▶ _How to complete this task_
Write out exactly, with both ends included, the lines that run from the line containing "right front paw: (403, 473)" to the end of the entries. Pictures are not part of the answer.

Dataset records
_____
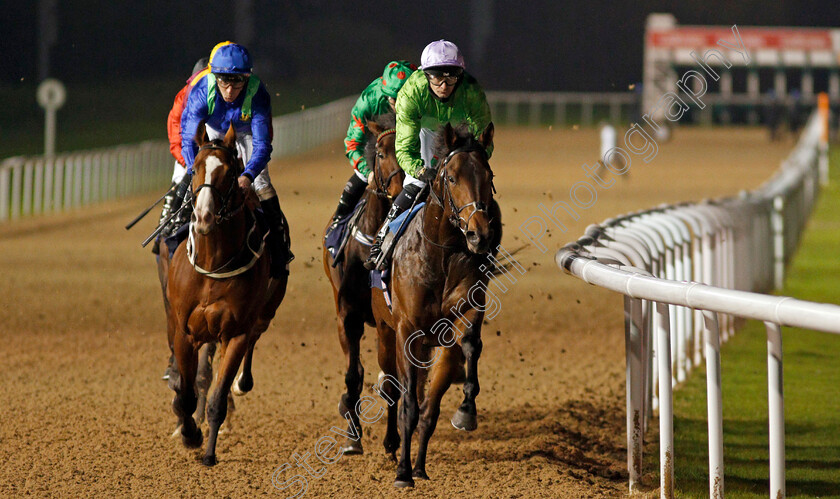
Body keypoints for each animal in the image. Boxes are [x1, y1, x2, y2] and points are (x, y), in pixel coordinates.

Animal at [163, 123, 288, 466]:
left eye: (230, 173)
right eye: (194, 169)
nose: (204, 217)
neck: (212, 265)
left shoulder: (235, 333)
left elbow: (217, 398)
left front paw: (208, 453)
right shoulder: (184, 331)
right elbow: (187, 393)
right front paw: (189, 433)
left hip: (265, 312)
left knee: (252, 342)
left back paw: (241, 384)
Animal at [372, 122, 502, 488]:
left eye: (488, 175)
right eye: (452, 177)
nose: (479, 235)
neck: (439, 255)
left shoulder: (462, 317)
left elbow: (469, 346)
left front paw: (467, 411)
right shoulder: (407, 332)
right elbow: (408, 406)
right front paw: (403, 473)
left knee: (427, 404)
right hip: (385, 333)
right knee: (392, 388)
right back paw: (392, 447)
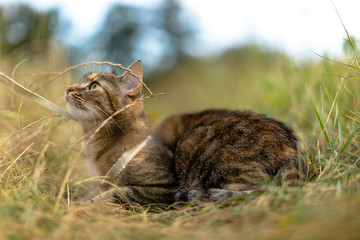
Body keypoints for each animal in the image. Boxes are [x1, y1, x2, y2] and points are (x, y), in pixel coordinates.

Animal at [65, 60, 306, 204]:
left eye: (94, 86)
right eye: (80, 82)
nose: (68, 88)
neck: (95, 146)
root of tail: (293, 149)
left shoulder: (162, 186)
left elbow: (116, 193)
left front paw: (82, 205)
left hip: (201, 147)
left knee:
_____
▶ _Response to this task_
right front paw: (403, 473)
left knee: (427, 404)
right hip: (385, 333)
right knee: (392, 388)
right back paw: (392, 447)
Body keypoints for each animal in the image. Boxes are [x1, y1, x2, y2] and points are (x, y), in pixel coordinates.

Animal at [65, 60, 306, 204]:
left eye: (94, 86)
right eye: (80, 82)
nose: (68, 88)
neck: (95, 146)
root of tail: (293, 149)
left shoulder: (162, 186)
left elbow: (116, 193)
left front paw: (82, 205)
left hip: (201, 147)
left knee:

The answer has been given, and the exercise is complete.